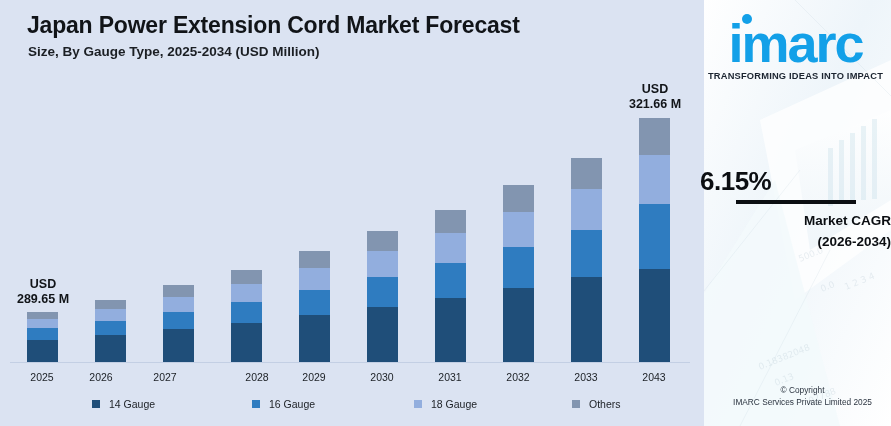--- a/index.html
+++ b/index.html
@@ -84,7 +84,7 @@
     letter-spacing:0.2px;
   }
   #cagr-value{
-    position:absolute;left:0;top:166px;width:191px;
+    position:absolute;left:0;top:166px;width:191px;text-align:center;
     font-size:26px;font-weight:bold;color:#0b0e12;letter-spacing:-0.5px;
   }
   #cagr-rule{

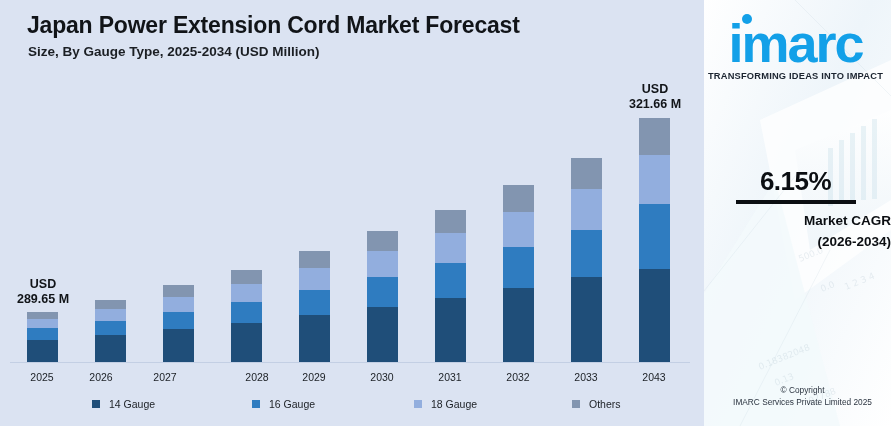--- a/index.html
+++ b/index.html
@@ -91,7 +91,7 @@
     position:absolute;left:36px;top:200px;width:120px;height:4px;background:#0b0e12;
   }
   #cagr-label{
-    position:absolute;left:0;top:210px;width:191px;text-align:right;
+    position:absolute;left:0;top:210px;width:191px;text-align:left;
     font-size:13.5px;font-weight:bold;color:#0b0e12;line-height:21px;
   }
   #copyright{

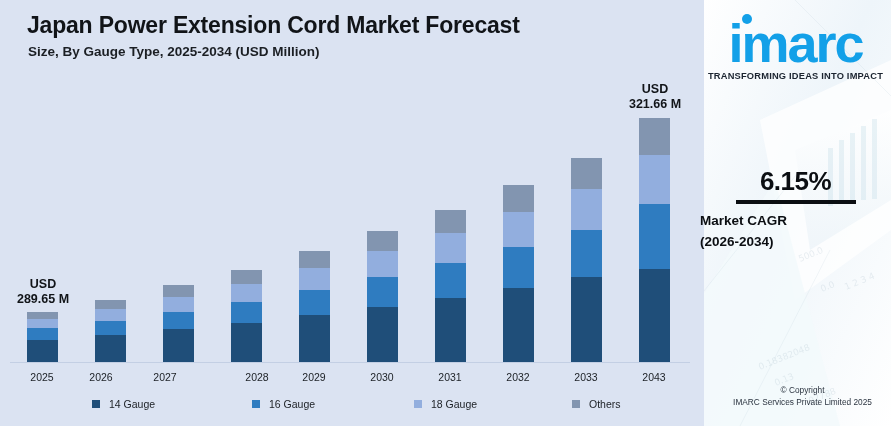--- a/index.html
+++ b/index.html
@@ -177,7 +177,7 @@
           <div class="xlabel" style="left: 7px;">2025</div>
           <div class="xlabel" style="left: 66px;">2026</div>
           <div class="xlabel" style="left: 130px;">2027</div>
-          <div class="xlabel" style="left: 222px;">2028</div>
+          <div class="xlabel" style="left: 198px; font-style: italic;">2028</div>
           <div class="xlabel" style="left: 279px;">2029</div>
           <div class="xlabel" style="left: 347px;">2030</div>
           <div class="xlabel" style="left: 415px;">2031</div>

***

Copy, from the data above, every line where the word "color" appears.

#### [Written answer]
     font-size:26px;font-weight:bold;color:#0b0e12;letter-spacing:-0.5px;
     font-size:13.5px;font-weight:bold;color:#0b0e12;line-height:21px;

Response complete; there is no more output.